06b2d7ed 743c je mscorlib!System.Collections.Generic.LinkedList`1[[System.__Canon, mscorlib]].Find(System.__Canon)+0x7b (06b2d82b)

06b2d7ef 85db test ebx,ebx

06b2d7f1 7422 je mscorlib!System.Collections.Generic.LinkedList`1[[System.__Canon, mscorlib]].Find(System.__Canon)+0x65 (06b2d815)

>>> 06b2d7f3 8b5610 mov edx,dword ptr [esi+10h]

06b2d7f6 53 push ebx

06b2d7f7 8b4df0 mov ecx,dword ptr [ebp-10h]

06b2d7fa 8b01 mov eax,dword ptr [ecx]

06b2d7fc ff5038 call dword ptr [eax+38h]

0:022> r

Last set context:

eax=00000000 ebx=03339044 ecx=033310a8 edx=00000000 esi=00000001 edi=03312bc0

eip=06b2d7f3 esp=091be9f0 ebp=091bea00 iopl=0 nv up ei ng nz ac pe cy

cs=0023 ss=002b ds=002b es=002b fs=0053 gs=002b efl=00010297

Microsoft_Live_Moe_Runtime!System.Collections.Generic.LinkedList`1[[System.__Canon, mscorlib]].Find(System.__Canon)+0x43:

06b2d7f3 8b5610 mov edx,dword ptr [esi+10h] ds:002b:00000011=????????

0:022> dc @edi+4

03312bc4 136deb74 00000000 00000008 00000000 t.m.............

03312bd4 00fe553c 03312be8 00000258 00000000 <U...+1.X.......

03312be4 00020000 00fe56b0 00000258 00000004 .....V..X.......

The highlighted code at 06b2d7f3 is where the exception happened. If we read the assembly code, register @esi is assigned to the value at address @edi+4 at offset 06b2d7bb, and not changed afterwards. Register @edi is assigned at offset 06b2d7b7, and not changed afterwards. This means @esi should be the same as the value at memory @edi+4.

However, @esi = 1, while the memory at @edi+4 is 136deb74. Apparently, one of them is wrong. Telling from the value, it looks like the register @esi is corrupted.

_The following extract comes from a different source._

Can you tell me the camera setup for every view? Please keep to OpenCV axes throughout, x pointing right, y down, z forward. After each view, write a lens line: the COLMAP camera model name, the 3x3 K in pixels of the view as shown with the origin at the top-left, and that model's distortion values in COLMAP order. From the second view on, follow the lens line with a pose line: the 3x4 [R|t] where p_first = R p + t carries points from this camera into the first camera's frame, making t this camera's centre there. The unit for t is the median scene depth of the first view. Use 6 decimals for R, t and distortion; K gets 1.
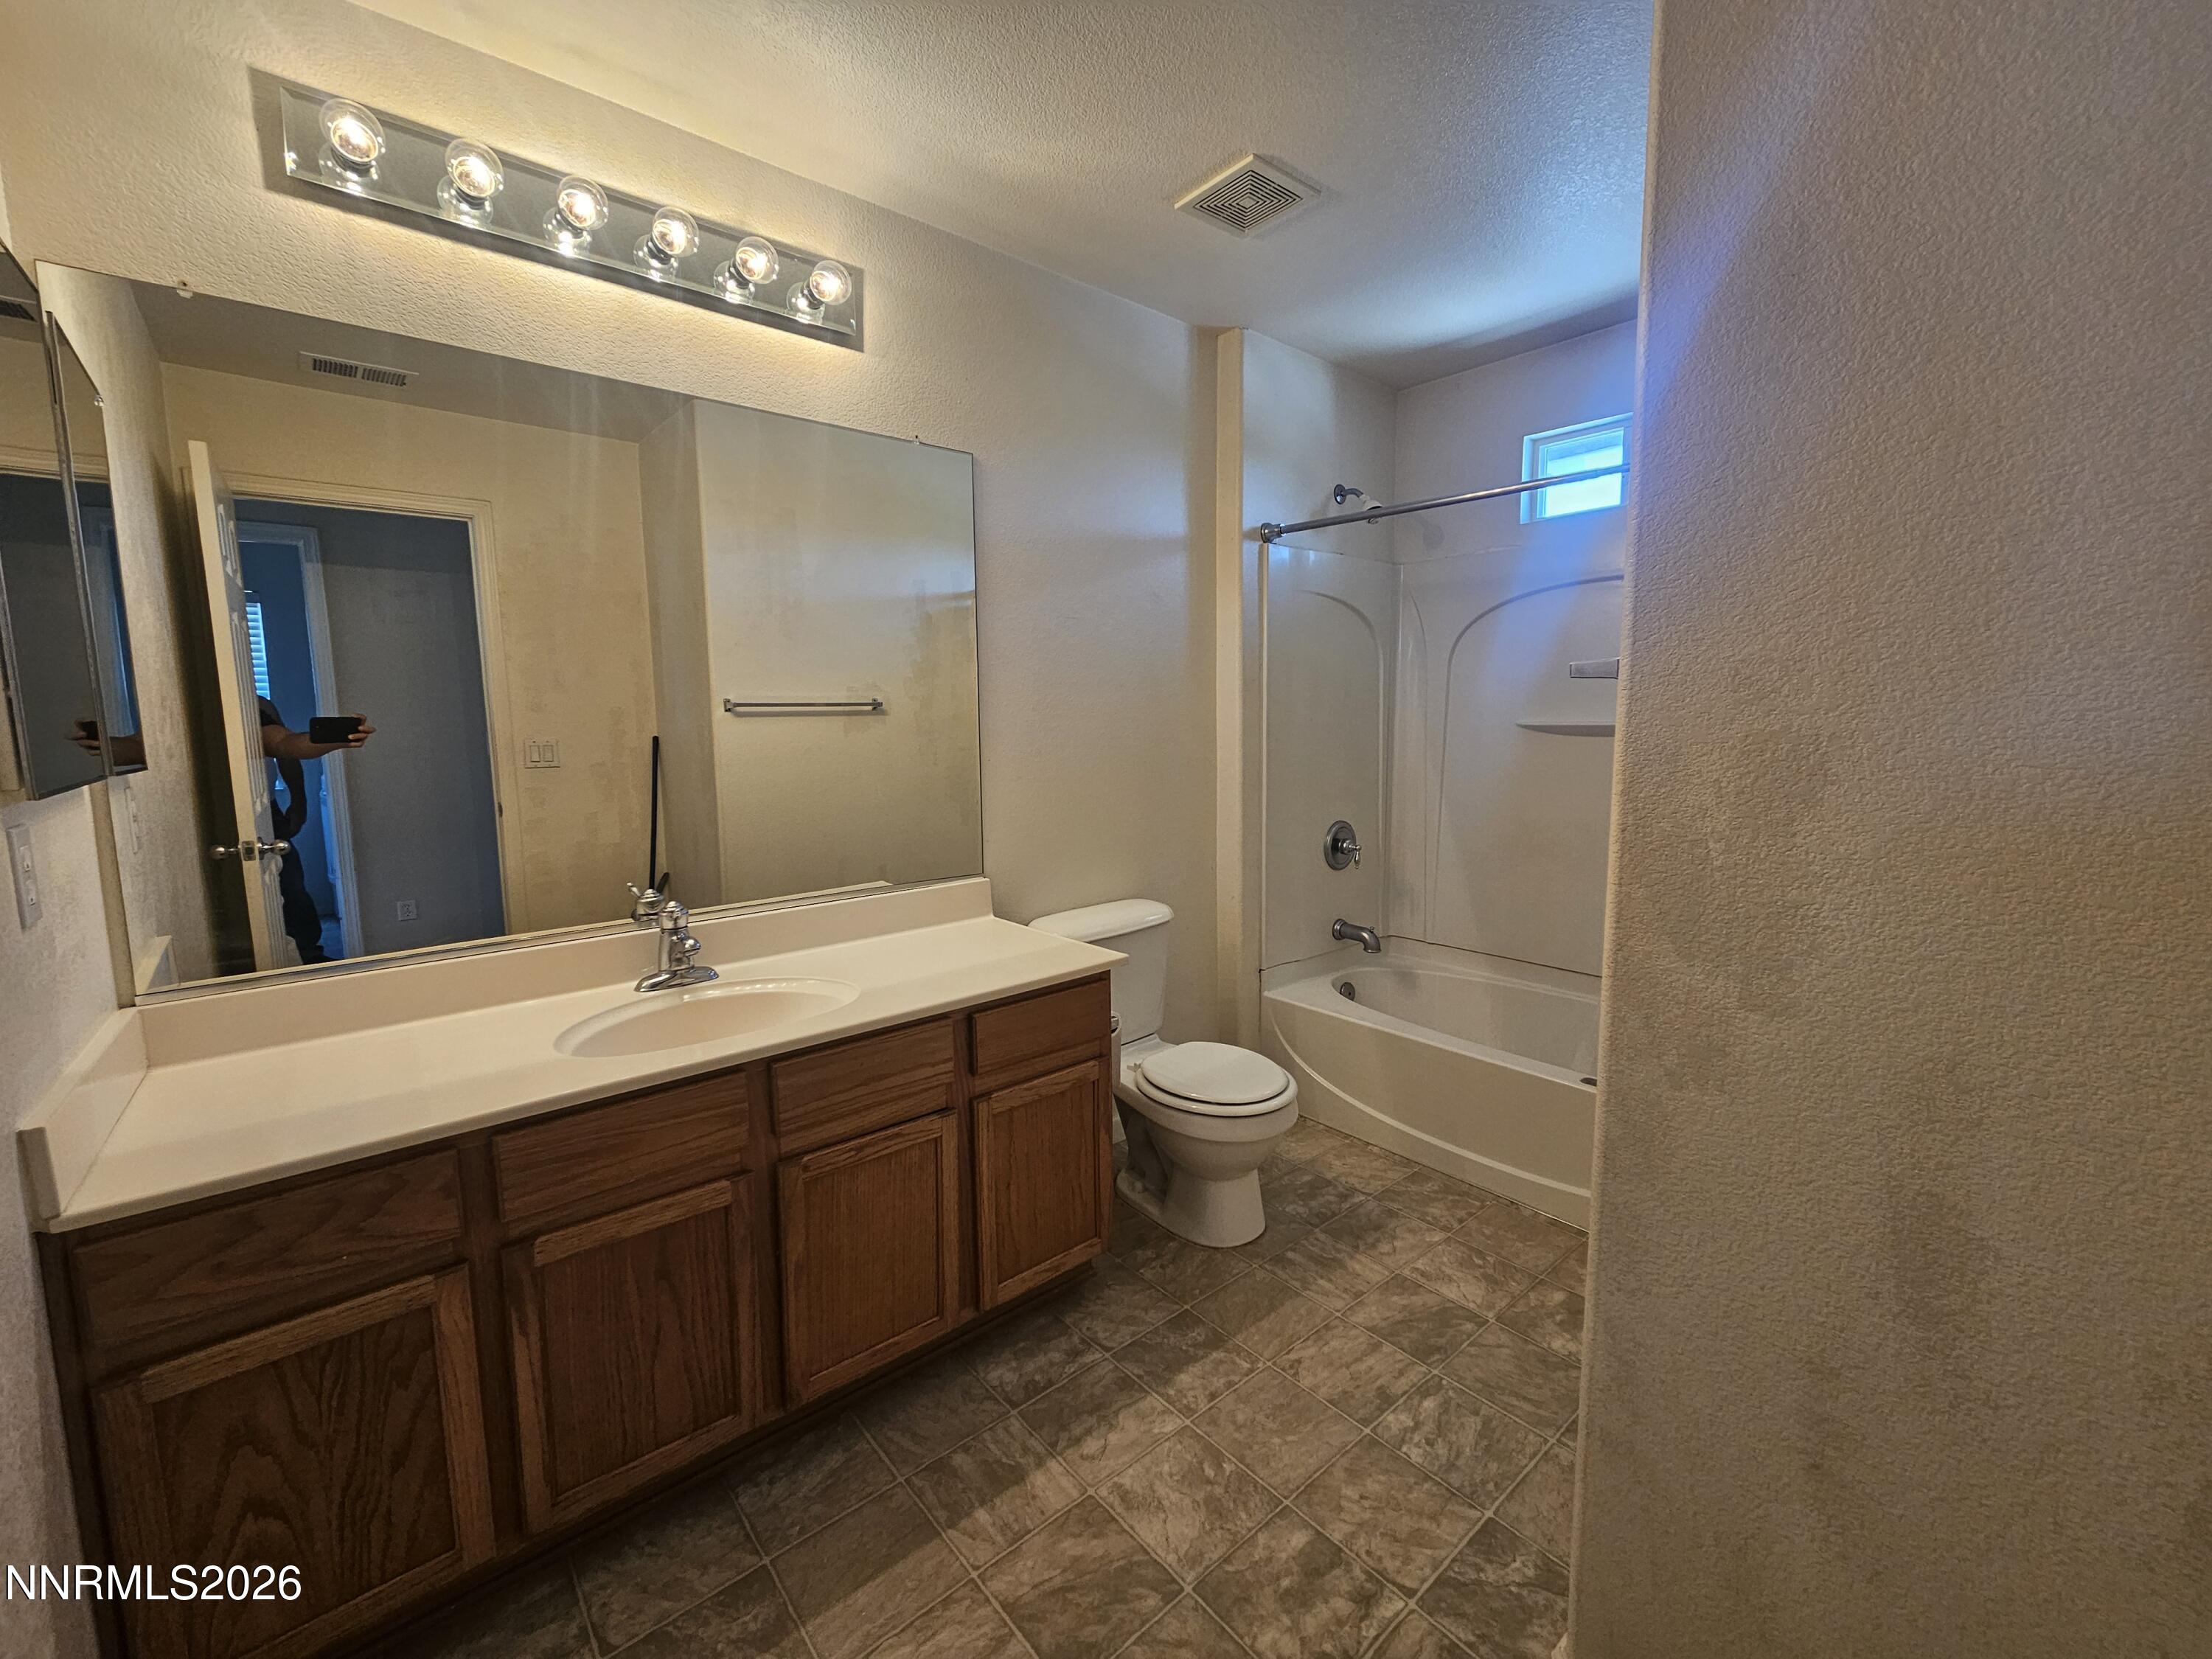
lens RADIAL K [[912.5, 0, 1107.5], [0, 912.5, 821.8], [0, 0, 1]] dist [-0.005201, 0.000060]
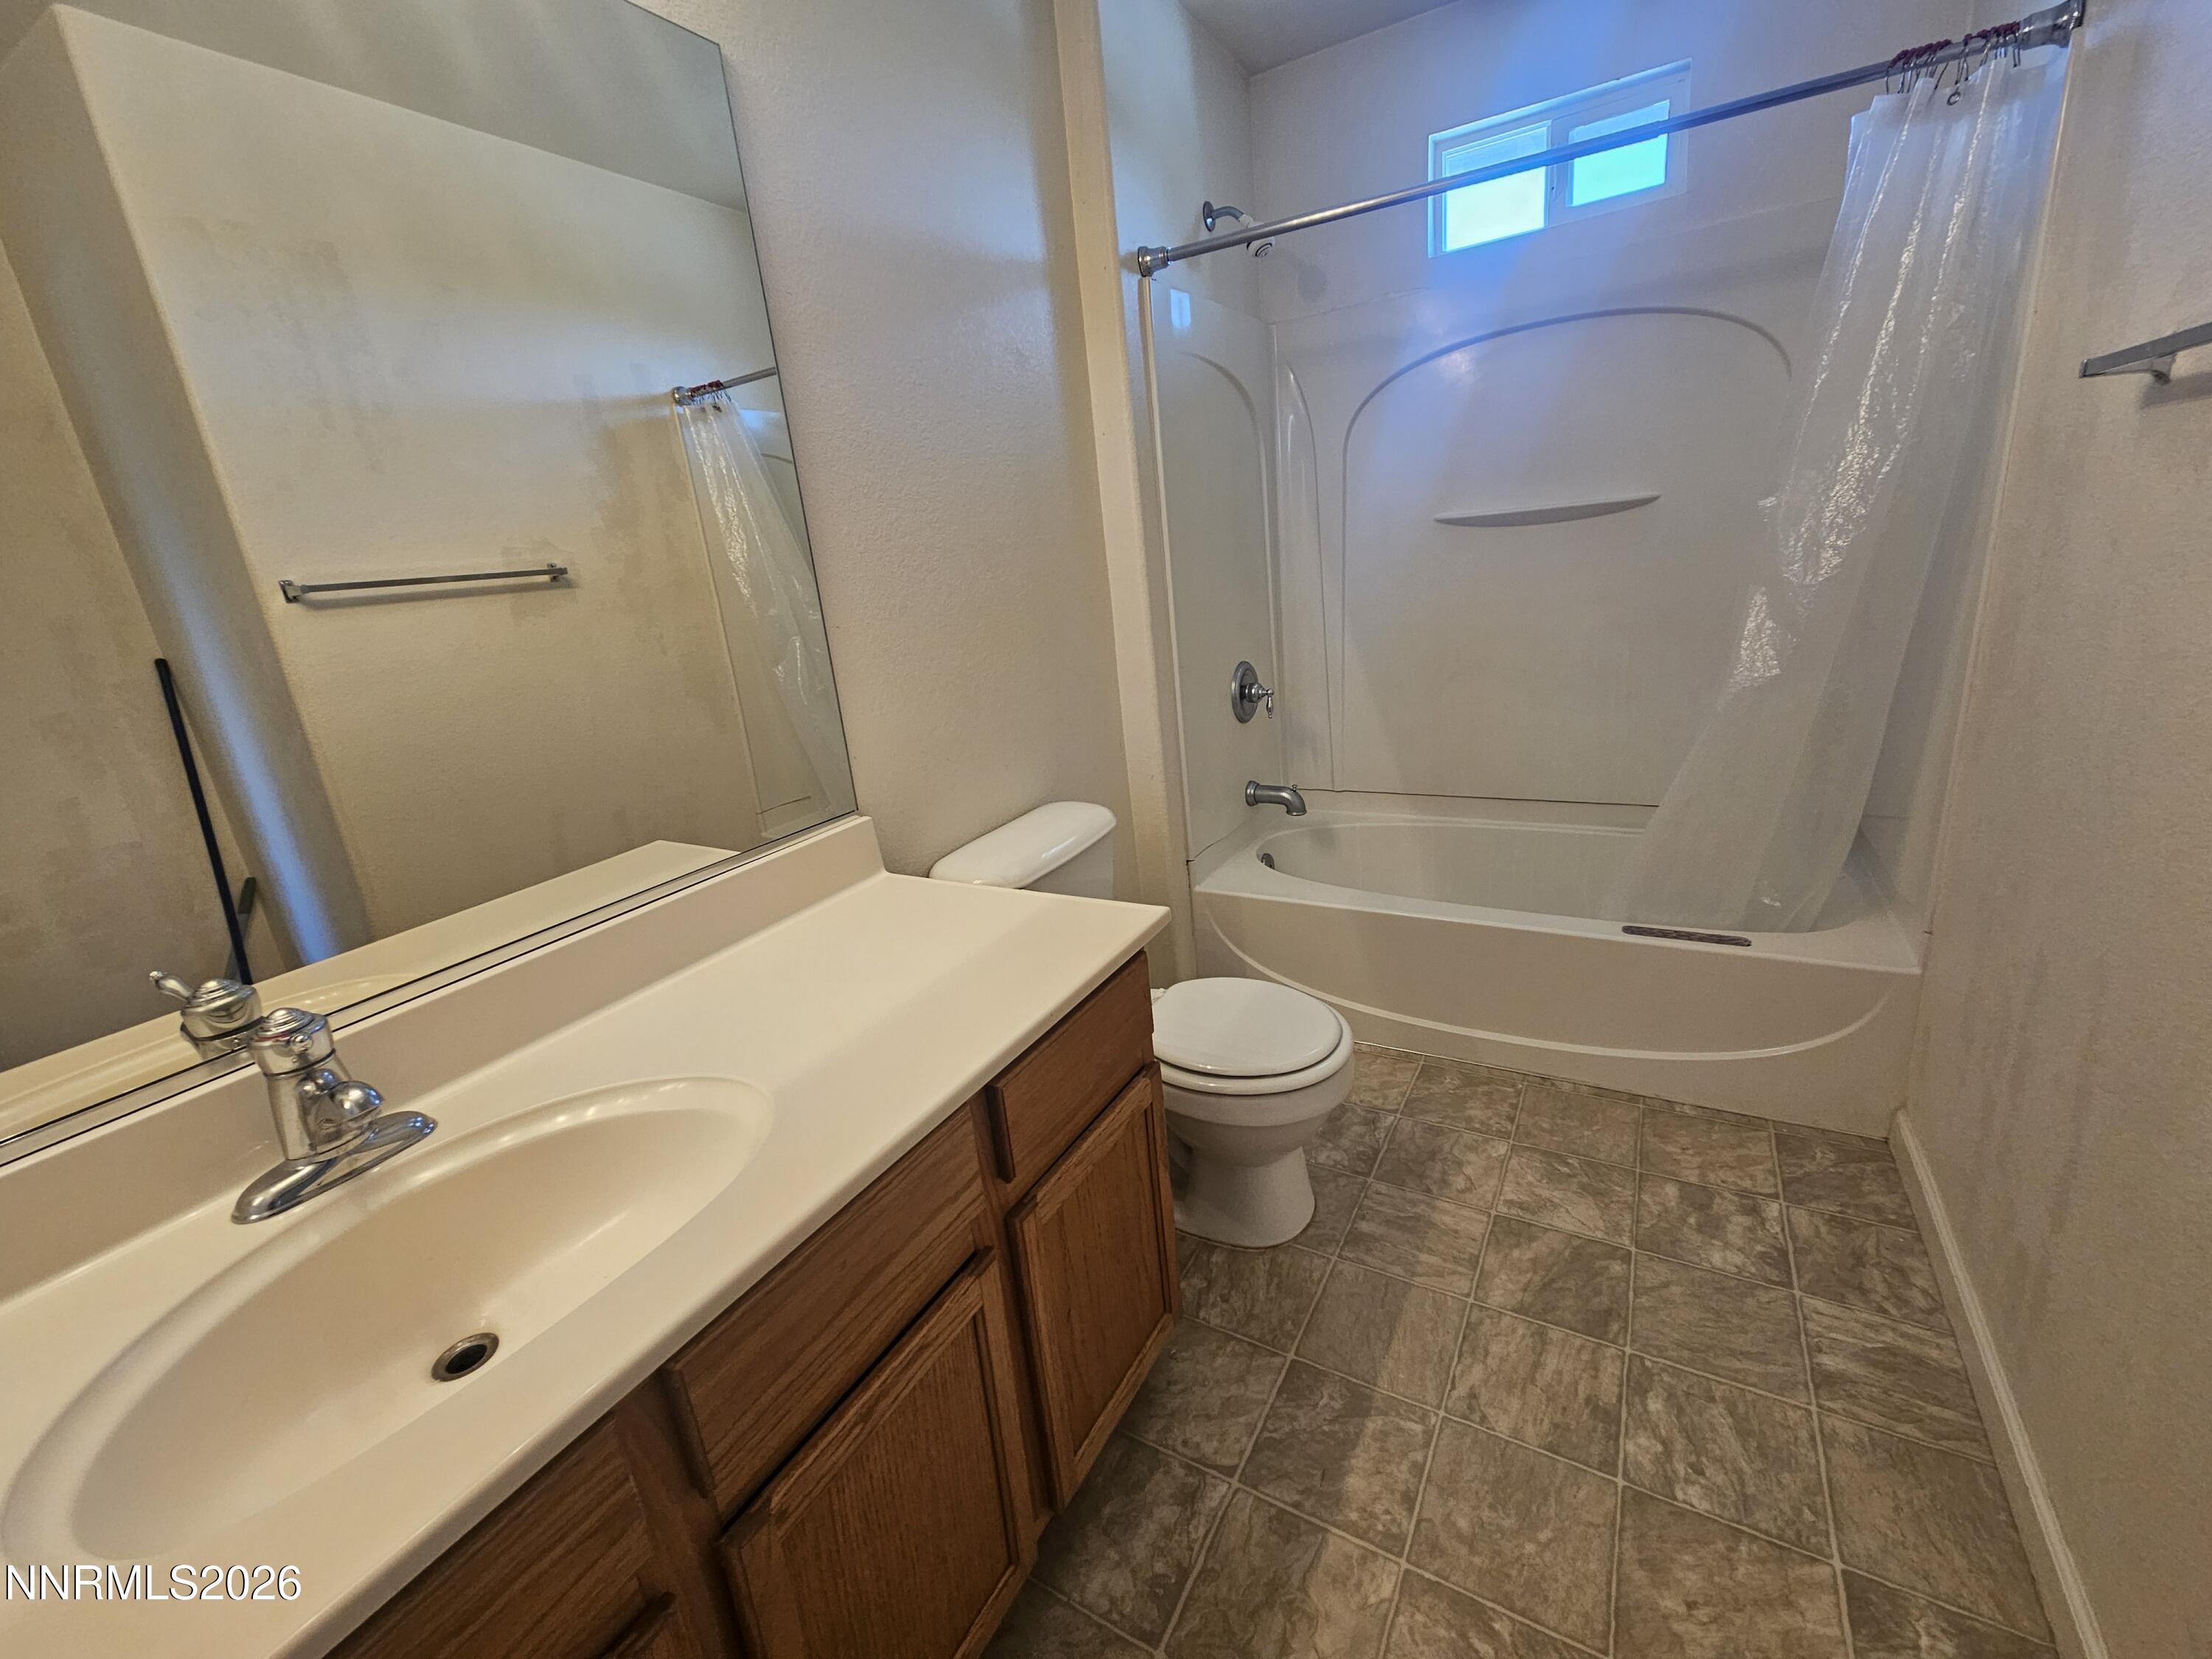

We still don’t know why the register is corrupted. But at least we are confident that this is not a bug in LinkedList.

Comments

  • Anonymous
    April 07, 2008
    How does a register corruption happen?  Is it only in the CLR?  Or can an app cause it?

  • Anonymous
    April 07, 2008
    06b2d7e3 e810a078f9      call    mscorlib!System.Collections.Generic.EqualityComparer`1[[System.__Canon, mscorlib]].get_Default() (002b77f8) 06b2d7e8 8945f0          mov     dword ptr [ebp-10h],eax 06b2d7eb 85f6            test    esi,esi Does get_Default() report a result by setting esi to 1?

  • Anonymous
    April 07, 2008
    Rich, register corruption happens because the register is overwrited. This could happen for a couple of reasons, for example, the registers are not correctly saved and restored on method call, C++ functions modify register directly using __asm syntax, or, CPU hardware problem, like overheating. CLR could be one of the cause. Norman, The return value of call is stored in eax in x86, and rax in x64. It should not modify esi.